Modern constitutions often use the notion of "political parties" (cf. Article  21 of the German Basic Law). There even exist specific statutes in many countries on "political parties". The German " Parteiengesetz " for example gives a more detailed description of the notion of "political party". This notion normally implies an association of citizens pursuing more or less general political goals, laid down in a programme . A "political party" aims at participating in general or regional elections of legislative bodies and has a certain minimum number of members.  Even if in a given case it might be doubtful whether an association may be regarded as a political party,  these legal problems nevertheless prevail in all democratic systems based on party pluralism. They cannot lead to the conclusion that the notion of "political party", as such, is vague and not sufficiently specific to enable the applicant to regulate his conduct.

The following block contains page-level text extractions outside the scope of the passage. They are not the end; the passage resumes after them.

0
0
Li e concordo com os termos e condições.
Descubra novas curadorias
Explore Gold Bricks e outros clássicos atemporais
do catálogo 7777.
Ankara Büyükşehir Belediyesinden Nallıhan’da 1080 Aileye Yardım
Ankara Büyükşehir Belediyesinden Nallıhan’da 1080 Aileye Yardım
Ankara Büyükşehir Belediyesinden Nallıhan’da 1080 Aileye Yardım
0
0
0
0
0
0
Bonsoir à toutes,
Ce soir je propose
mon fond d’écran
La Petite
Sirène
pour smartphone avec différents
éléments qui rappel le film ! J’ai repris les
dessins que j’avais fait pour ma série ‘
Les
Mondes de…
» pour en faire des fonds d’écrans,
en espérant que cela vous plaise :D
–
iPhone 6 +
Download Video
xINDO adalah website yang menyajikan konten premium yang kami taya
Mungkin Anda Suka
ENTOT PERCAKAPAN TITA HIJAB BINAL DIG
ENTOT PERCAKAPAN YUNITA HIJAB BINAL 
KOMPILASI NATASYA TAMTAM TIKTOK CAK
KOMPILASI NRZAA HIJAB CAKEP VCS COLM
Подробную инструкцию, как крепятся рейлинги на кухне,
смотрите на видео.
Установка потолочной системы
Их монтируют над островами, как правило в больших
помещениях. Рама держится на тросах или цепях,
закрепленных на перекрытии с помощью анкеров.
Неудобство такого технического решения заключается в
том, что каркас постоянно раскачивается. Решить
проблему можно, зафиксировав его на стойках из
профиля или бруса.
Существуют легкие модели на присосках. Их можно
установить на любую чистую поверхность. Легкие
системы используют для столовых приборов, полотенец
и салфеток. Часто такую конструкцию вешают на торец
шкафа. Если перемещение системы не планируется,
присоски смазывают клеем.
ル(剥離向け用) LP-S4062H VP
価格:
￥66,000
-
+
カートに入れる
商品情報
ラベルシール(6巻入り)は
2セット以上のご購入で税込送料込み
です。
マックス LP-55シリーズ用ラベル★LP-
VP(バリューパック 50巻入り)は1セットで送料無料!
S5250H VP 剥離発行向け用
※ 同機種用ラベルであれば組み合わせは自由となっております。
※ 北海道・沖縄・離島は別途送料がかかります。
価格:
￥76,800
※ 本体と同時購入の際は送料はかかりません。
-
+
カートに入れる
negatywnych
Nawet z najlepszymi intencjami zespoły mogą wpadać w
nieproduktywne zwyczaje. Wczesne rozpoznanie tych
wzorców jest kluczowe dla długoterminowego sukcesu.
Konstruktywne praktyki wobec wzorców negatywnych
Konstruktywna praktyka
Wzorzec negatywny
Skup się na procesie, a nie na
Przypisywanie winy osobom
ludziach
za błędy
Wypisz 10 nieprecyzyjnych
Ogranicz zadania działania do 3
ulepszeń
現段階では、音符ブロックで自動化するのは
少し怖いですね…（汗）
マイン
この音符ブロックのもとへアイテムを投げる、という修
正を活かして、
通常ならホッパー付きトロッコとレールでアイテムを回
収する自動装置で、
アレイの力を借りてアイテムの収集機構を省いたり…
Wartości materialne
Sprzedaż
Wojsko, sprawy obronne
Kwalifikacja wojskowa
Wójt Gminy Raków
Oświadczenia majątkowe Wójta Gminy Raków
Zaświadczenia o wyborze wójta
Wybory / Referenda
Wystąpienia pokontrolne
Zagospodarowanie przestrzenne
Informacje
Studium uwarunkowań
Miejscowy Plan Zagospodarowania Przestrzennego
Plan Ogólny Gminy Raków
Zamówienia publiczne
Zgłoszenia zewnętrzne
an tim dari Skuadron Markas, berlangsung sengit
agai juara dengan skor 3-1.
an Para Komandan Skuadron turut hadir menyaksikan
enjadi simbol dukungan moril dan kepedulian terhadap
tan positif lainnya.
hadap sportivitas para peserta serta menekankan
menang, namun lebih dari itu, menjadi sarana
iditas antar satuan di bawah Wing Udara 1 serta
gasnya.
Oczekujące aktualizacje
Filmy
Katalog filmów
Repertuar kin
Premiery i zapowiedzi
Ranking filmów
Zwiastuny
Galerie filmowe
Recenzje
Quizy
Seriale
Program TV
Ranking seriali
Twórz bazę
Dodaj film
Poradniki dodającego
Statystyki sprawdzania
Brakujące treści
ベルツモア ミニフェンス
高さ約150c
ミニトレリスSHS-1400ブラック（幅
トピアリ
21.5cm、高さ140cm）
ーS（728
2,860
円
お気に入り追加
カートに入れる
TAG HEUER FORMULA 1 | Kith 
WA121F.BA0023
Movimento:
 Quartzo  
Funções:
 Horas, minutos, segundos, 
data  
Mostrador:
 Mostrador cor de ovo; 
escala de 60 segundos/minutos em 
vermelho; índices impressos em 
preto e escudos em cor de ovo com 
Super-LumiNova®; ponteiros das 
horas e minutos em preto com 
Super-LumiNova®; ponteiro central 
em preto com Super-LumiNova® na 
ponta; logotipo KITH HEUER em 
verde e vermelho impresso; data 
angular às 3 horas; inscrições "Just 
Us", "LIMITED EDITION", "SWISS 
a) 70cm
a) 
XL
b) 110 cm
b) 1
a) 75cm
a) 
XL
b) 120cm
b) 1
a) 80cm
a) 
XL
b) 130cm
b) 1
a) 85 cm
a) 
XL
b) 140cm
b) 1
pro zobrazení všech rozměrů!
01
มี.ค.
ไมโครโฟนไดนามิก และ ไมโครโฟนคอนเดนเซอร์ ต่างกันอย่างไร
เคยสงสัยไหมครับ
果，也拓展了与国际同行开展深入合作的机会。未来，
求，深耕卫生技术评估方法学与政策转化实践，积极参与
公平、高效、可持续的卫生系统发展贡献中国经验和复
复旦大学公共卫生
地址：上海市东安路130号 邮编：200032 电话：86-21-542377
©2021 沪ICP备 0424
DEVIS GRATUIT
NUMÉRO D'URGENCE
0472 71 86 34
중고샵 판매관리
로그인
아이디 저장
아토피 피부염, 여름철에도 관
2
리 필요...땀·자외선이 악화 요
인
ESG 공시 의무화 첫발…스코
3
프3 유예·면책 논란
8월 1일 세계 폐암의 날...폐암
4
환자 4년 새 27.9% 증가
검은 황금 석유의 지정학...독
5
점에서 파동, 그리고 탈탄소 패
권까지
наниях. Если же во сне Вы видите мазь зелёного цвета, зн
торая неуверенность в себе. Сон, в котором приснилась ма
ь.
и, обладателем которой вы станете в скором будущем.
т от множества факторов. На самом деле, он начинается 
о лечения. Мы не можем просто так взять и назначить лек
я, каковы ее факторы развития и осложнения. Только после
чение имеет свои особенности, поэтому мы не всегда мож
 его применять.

2. Article 11 para. 2 provides for two grounds of justification for restrictions on the exercise of the rights guaranteed in its paragraph 1. The first sentence lists those grounds which could be said to be necessary in a democratic society for specific public interests. The second sentence envisages grounds specifically allowing  restrictions for members of the police.

Turning to the first sentence, restrictions on party affiliation by members of the police can neither be justified in the interests of national security nor on any of the other grounds, i.e. public safety, the prevention of disorder or crime, the protection of health or morals and the protection of the rights and freedoms of others.  The amendment to the Hungarian Constitution and the relevant legislation do not pursue any of these public interests. Their aim is rather to ensure that the armed forces, the police and the security services are politically neutral entities in order to avoid institutional links which, during the totalitarian period, existed with the ruling party.  In a politically pluralistic democracy, political parties are independent of the State. This is even a prerequisite for admission to the Council of Europe and the European Convention of Human Rights. In these circumstances, there is no pressing social need for such prohibitions on the membership in political parties.  On the contrary, it would seem to be one of the basic conditions of a modern pluralistic democracy that, regardless of profession or status, every citizen can freely express his political convictions, in particular through elections, but also by adhering to political parties.  Political parties are the major instrument for the citizen to participate in the political life of a nation.

The separation between political parties and the administration of the State as a whole was part of the constitutional monarchy where the army, the police and the civil service owed loyalty to the monarch. This element does not provide sufficient justification within a modern pluralistic democracy.

3. The second sentence of Article 11 para. 2 may justify restrictions on specific categories of State officials, such as the police, even if none of the public interests mentioned in the first sentence can be invoked. This is, in my view, the very sense of this second sentence. Nevertheless, any interference has to stand the test of necessity in a democratic society.  There is no convincing argument to justify a complete prohibition of party membership.  This goes beyond a restriction,  amounting to a denial, for the members of the police, of the right to join specific categories of associations.

Mr Geus has indicated that there may be legitimate reasons to impose on the police restrictions regarding the exercise of the right to associate. For instance, they may be prohibited from having leading posts in a political party or from participating in public demonstrations of that political party or from declaring in public their party affiliation during an election campaign.  However, to impose a complete prohibition on party membership is disproportionate in a democratic society where every citizen should have, as far as possible, the chance to participate in the formation of the political will of the people and the State.